En ressuscitant la Pologne, et en fixant les conditions d’après lesquelles devaient être déterminées ses frontières au Nord, à l’Ouest et au Sud, avec l’Allemagne et la Tchéco-Slovaquie, les Puissances alliées ont laissé ouverte la question de ses frontières orientales avec la Russie.

De ce côté, l’absence de lignes de démarcation naturelles et la complexité des revendications territoriales fondées sur le caractère ethnique des populations, rendaient en effet la solution des plus délicates. L’Entente, paralysée par son indécision touchant le règlement du grand problème russe, soucieuse avant tout de ménager l’avenir, s’est donc bornée à donner à la Pologne, comme frontière provisoire, celle de l’ancien royaume du Congrès de 1815 [1].

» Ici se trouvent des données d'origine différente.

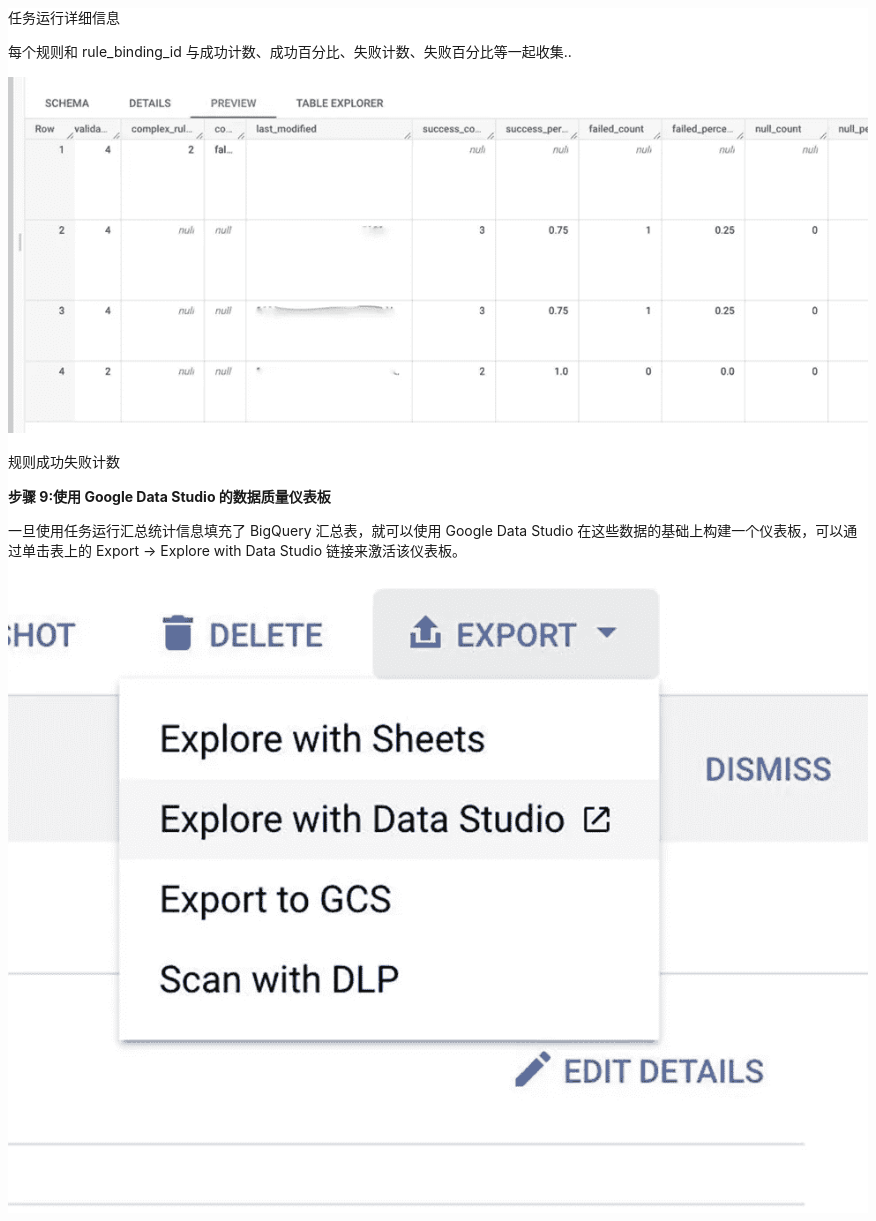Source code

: 任务运行详细信息

每个规则和 rule_binding_id 与成功计数、成功百分比、失败计数、失败百分比等一起收集..

![](img/e4f2723b4e33625647ac1e96d51bff43.png)

规则成功失败计数

**步骤 9:使用 Google Data Studio 的数据质量仪表板**

一旦使用任务运行汇总统计信息填充了 BigQuery 汇总表，就可以使用 Google Data Studio 在这些数据的基础上构建一个仪表板，可以通过单击表上的 Export -> Explore with Data Studio 链接来激活该仪表板。

![](img/c15ee77aef259d9432b881ed7c366a43.png)
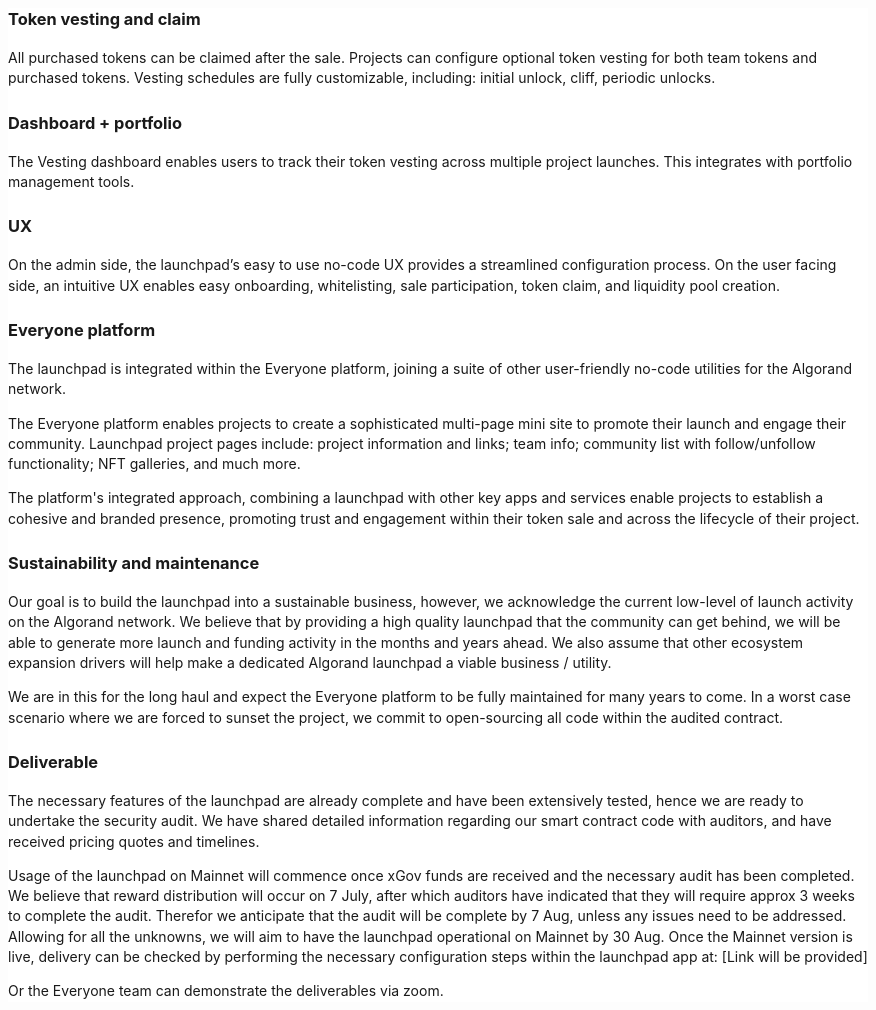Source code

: ### Token vesting and claim
All purchased tokens can be claimed after the sale.
Projects can configure optional token vesting for both team tokens and purchased tokens. Vesting schedules are fully customizable, including: initial unlock, cliff, periodic unlocks.

### Dashboard + portfolio
The Vesting dashboard enables users to track their token vesting across multiple project launches. This integrates with portfolio management tools.

### UX
On the admin side, the launchpad’s easy to use no-code UX provides a streamlined configuration process. On the user facing side, an intuitive UX enables easy onboarding, whitelisting, sale participation, token claim, and liquidity pool creation.

### Everyone platform
The launchpad is integrated within the Everyone platform, joining a suite of other user-friendly no-code utilities for the Algorand network.

The Everyone platform enables projects to create a sophisticated multi-page mini site to promote their launch and engage their community. Launchpad project pages include: project information and links; team info; community list with follow/unfollow functionality; NFT galleries, and much more.

The platform's integrated approach, combining a launchpad with other key apps and services enable projects to establish a cohesive and branded presence, promoting trust and engagement within their token sale and across the lifecycle of their project.

### Sustainability and maintenance
Our goal is to build the launchpad into a sustainable business, however, we acknowledge the current low-level of launch activity on the Algorand network. We believe that by providing a high quality launchpad that the community can get behind, we will be able to generate more launch and funding activity in the months and years ahead. We also assume that other ecosystem expansion drivers will help make a dedicated Algorand launchpad a viable business / utility.

We are in this for the long haul and expect the Everyone platform to be fully maintained for many years to come. In a worst case scenario where we are forced to sunset the project, we commit to open-sourcing all code within the audited contract.

### Deliverable
The necessary features of the launchpad are already complete and have been extensively tested, hence we are ready to undertake the security audit. We have shared detailed information regarding our smart contract code with auditors, and have received pricing quotes and timelines.

Usage of the launchpad on Mainnet will commence once xGov funds are received and the necessary audit has been completed. We believe that reward distribution will occur on 7 July, after which auditors have indicated that they will require approx 3 weeks to complete the audit. Therefor we anticipate that the audit will be complete by 7 Aug, unless any issues need to be addressed. Allowing for all the unknowns, we will aim to have the launchpad operational on Mainnet by 30 Aug.
Once the Mainnet version is live, delivery can be checked by performing the necessary configuration steps within the launchpad app at: [Link will be provided]

Or the Everyone team can demonstrate the deliverables via zoom.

Une telle solution, en limitant trop étroitement le domaine où la Pologne aspirait à restaurer sa vie nationale, devait infailliblement la déterminer à s’assurer elle-même une frontière plus large. Inquiète d’autre part des préparatifs d’attaque que lui faisaient présager les concentrations bolchévistes en Russie blanche et en Ukraine, elle était conduite à en écarter la menace par des offensives préventives, et à consolider sa situation politique et militaire en organisant, pour les interposer entre son territoire et la Russie, des États tampons capables d’amortir les chocs inévitables entre deux nationalités traditionnellement rivales.


L’offensive de Kiev, succédant à la conclusion d’un accord avec l’ataman Pelliura, marque la première étape dans la réalisation du plan dicté par cette politique.

En dix-sept jours (25 avril-12 mai), la capitale ukrainienne

  1. A la date de la fixation de cette frontière provisoire (8/12/1919), le front oriental polonais la dépassait et avait atteint la ligne générale Polotsk, Borisov, Böbruisk, Novograd-Volynsk, Kamenets-Podolsk.